Driving the WreckRent Camry, she steered by her side lights to the Niekirks’ driveway entrance, raising only a little dust. Nothing there to indicate that the property had been a crime scene. Reaching the culvert, she pulled over, motor running, and got out. She stretched the kinks in her spine, checking both ways for the gleam of approaching headlights. Only stillness and the murkiness of another predawn, as the sun waxed and the moon waned.

She darted into the ditch, her fingers masking the lens of a tiny torch, and found the waterproof sack. Ten seconds later, she was behind the wheel again, driving straight ahead to Balnarring Road, which she took to Frankston-Flinders Road, turning left and looping up through Waterloo and finally back to her motel.

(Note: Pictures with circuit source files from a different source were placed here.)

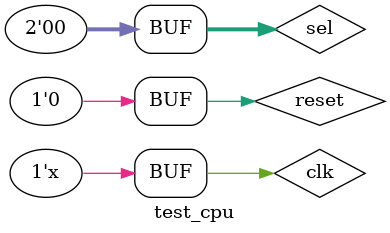
<source format=v>

module test_cpu();
	
	reg reset;
	reg clk;
	reg [1:0] sel;
	wire [7:0] reg_low;
	CPU cpu1(reset, clk, sel, reg_low);
	
	initial begin
		reset = 1;
		clk = 1;
		sel = 2'b0;
		#100 reset = 0;
	end
	
	always #50 clk = ~clk;
		
endmodule

</source>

Here she showered, changed into jeans and a T-shirt and found a cafe for breakfast. Then she checked out, returned to Waterloo and entered the VineTrust bank. The sooner she had Felsen in der Blumenbeet stowed away in her safe-deposit box, the better.

Not the icon. It was a part of her and she took it home.

Steven Finch knew he’d been a little sloppy, allowing the Fed to surprise him like that. So he was alert that Friday, watching his security monitors, and saw Mara and Warren Niekirk park their BMW, get out, look both ways along the street and enter the shop- Mara the witch wearing a spring dress, fair hair loose around her shoulders, legs bare. Not that Finch was fooled; grew tense, in fact. As for the Ken-doll husband, he just trailed behind Mara looking stupid.

‘Mara. Warren.’

‘Steven Finch, Esquire,’ said Mara breezily, and his insides curdled a little more.

His mind flashed back through their recent encounters. He’d once offered them a dicey Dickerson, not knowing it was a fake. No money had changed hands and they’d accepted that he’d acted in good faith and continued to do business with him. But Mara’s wrath had been pretty impressive.

‘Everything okay?’ he asked, matching her breeziness.

He wished he could say, oh by the way, he happened to have a Nolan for them, a Blackman, even a Central Australian dot painting, anything to ease the tension. But it wasn’t as if he bought and sold art works every day.